Linz was Hitler’s favorite town. It’s where he started and where he wanted to end up. Austria’s largest concentration camp, Mathausen, is close by. That’s where the granite was quarried for the Nibelungen bridge. We see it every day.

We knew this about Linz. We talked about it before we moved here. Friends and family asked how that felt. They wondered if there is still anti-semitism here. It’s fine, we said. The war was a long time ago. Linz offers a healthy serving of left-wing goodness. Vegan hamburgers. Birkenstocks. Climate change activism. Progressives.

I do think about it though — everything that happened here.

The Holocaust is personal — since I’m a Jew. I thought about it a lot as a kid. I also saw a lot of movies about it. It turns out they weren’t so accurate.

In my teens — in the 1980’s — I was lucky to have HBO. Back then there were a handful of “filler” movies — movies that played all the time — almost every day. One example was The Neverending Story. It literally never ended.

Another filler movie was about the Holocaust. It was called Playing for Time. About a group of violinists in Auschwitz. I watched it whenever it was on. Maybe fifteen or twenty times.

There was also this nine hour documentary about the Holocaust- Shoah. Again in the 80’s. Lots of death footage.

I was a depressed teenager. This shit did not help. For the long term, too, the imagery sticks.

So. Here I am. In Linz. A middle-aged American Jew and his family — with a brain full of these HBO and PBS Holocaust images.

I want to replace those images — not with butterflies and rainbows — but with something more informed than this version from the 1980’s.

That means reading about Hitler.

I decided to start with a book called The Bloodlands, by Timothy Snyder. It’s a fuller picture. It’s not about Hitler. It’s about Hitler and Stalin. It ’s not about Jews, it’s about Jews, ethnic Poles, Ukranians, Romanians, and others. It’s not about Germany, or Austria, it’s about the places between them and Russia, where most of these people were systematically murdered.

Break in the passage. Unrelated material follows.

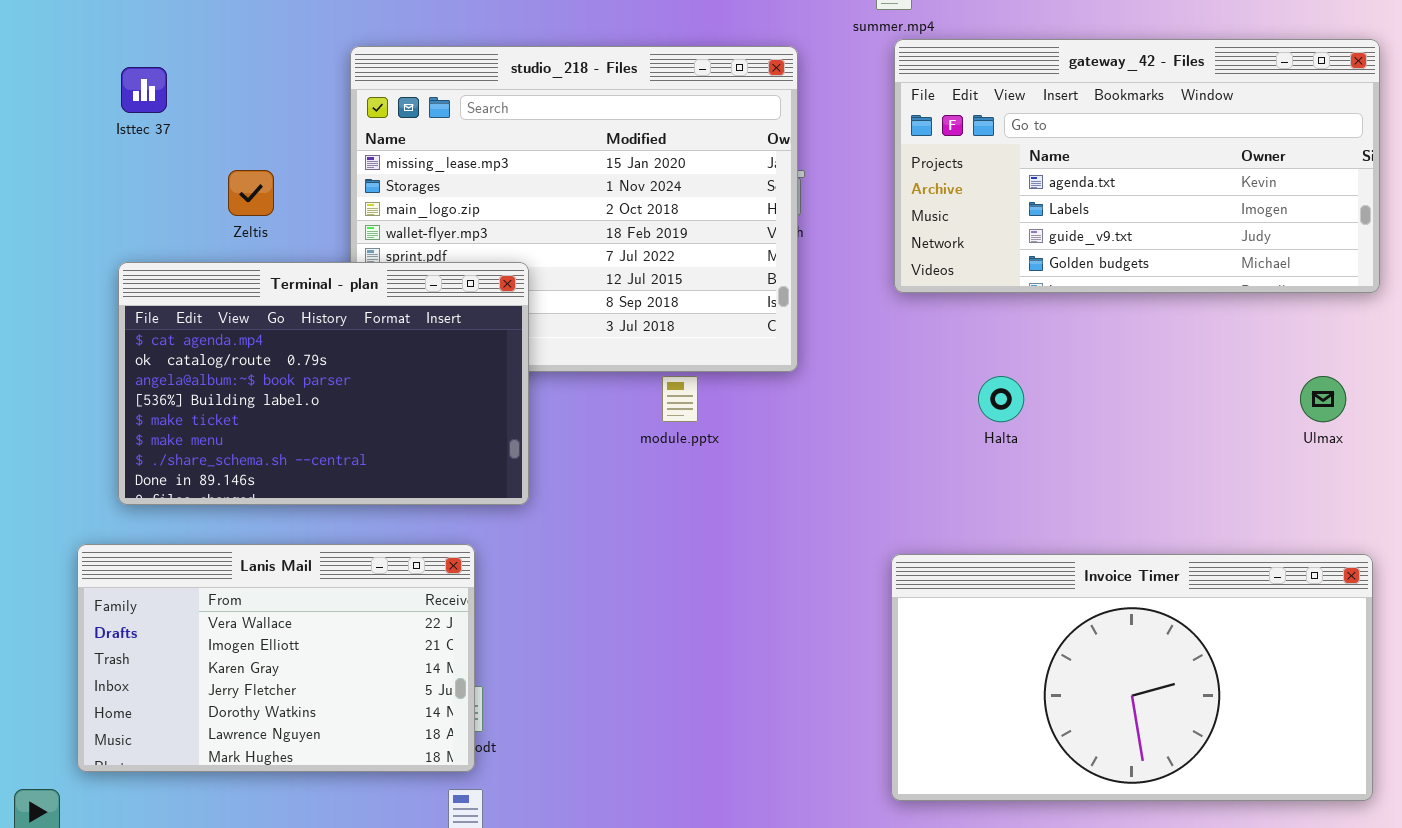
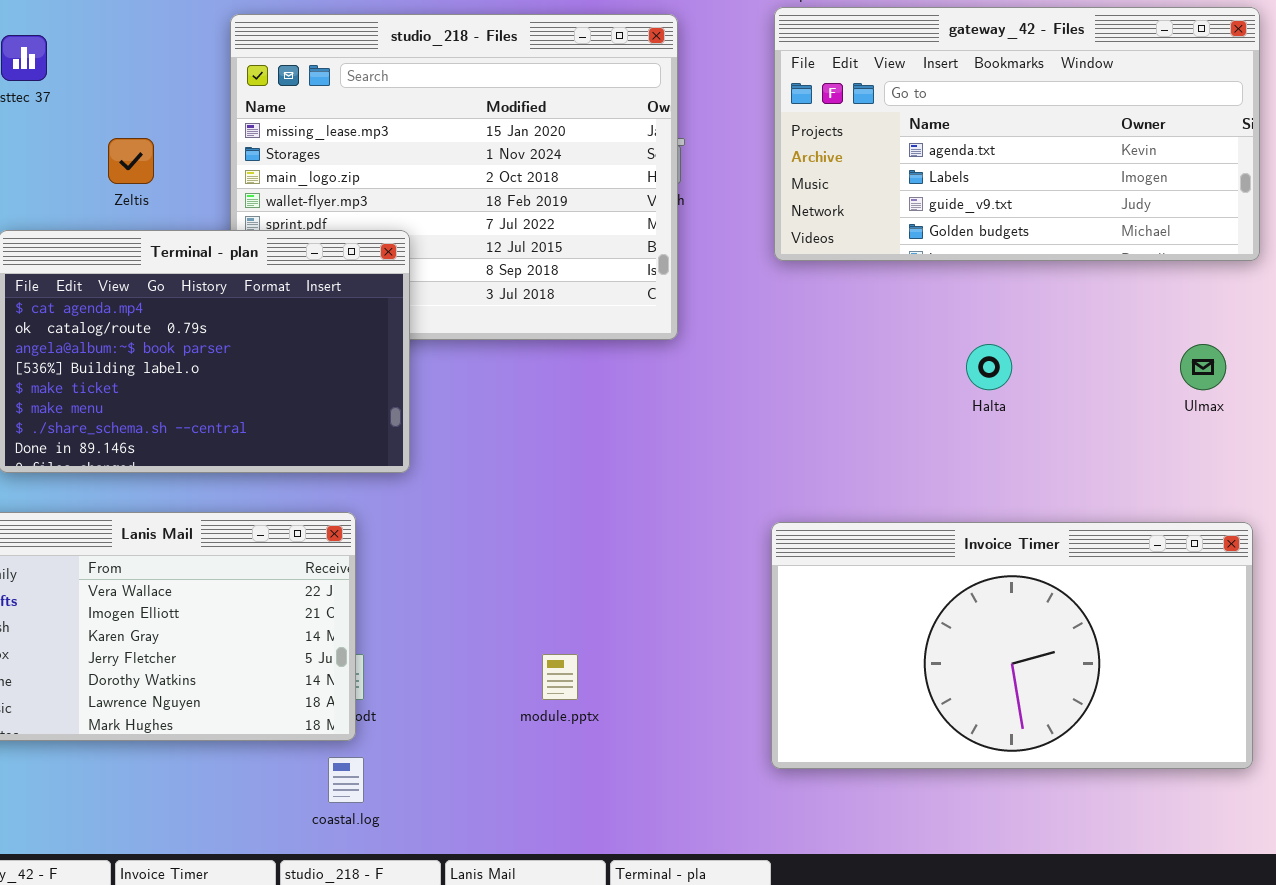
module.pptx: [662,376,698,422] -> [542,654,578,700], moved
Halta: [978,376,1024,422] -> [966,344,1012,390], moved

I especially like it because it clarifies some American misconceptions about that time.

Only a few chapters in — here’s the story so far.

  • A few hundred thousand Jews lived in Austria and Germany. Over three million lived in Poland
  • Hitler’s strategy required the annexation of Polish farms, and the murder of Polish farmers, in order to feed the Wehrmacht.
  • More Germans lived in Poland after WWI than in all of Austria.
  • During the German occupation of Poland, more Jews and ethnic Poles were killed in mass shootings than ever made it to the camps.

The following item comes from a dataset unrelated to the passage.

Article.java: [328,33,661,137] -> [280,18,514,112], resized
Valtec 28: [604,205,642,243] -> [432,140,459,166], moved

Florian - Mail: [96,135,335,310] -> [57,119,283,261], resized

Ok. So far this is similar to the HBO version. A little different maybe— but not much. But neither HBO, nor PBS, ever taught me about Stalin. In fact, I grew up thinking the Soviets saved the Jews! That they liberated the camps. Technically that is true. They liberated the camps as the Western Allies encroached. But the “Nazis Bad, Soviets Good” story of the Holocaust is completely false.

  • Stalin and Hitler attacked Poland together — as allies.
  • The Soviets relied on the Nazis to “wipe the cities clean” before occupying Poland themselves.
    • Eventually they created small uprisings against one another. But their actual policies were the same — mass murder. In the Ukraine, it was the Soviets who wiped the cities clean, while the Nazis waited their turn. Hitler then continued Stalin’s Ukranian mass starvation — as part of his “Hunger Plan.”
  • Between the two sides — over 14 million unarmed civilians were murdered in similar, and systematic ways.

Bloodlands

The final scene of Schindler’s List ends with the Soviet liberation of the Jews. If Spielberg had known better — he might have reshot the scene.

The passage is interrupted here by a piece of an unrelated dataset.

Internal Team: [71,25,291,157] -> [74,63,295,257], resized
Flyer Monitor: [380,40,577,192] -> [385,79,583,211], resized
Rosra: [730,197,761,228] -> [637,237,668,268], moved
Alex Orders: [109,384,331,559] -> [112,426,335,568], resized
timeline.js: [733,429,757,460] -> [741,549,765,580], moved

Two monsters. Not one. Working at the same time, on the same side, and finally in opposition. I think it’s good for me, at least — as an American jew — and a citizen of Linz, with another office in Gdansk, to really get that right.

Note: To be fair to the 1980’s, the Soviet archives had not been opened yet. For some reason, Russia let historians access tens of thousands of documents from Stalin’s Red Army around 1992.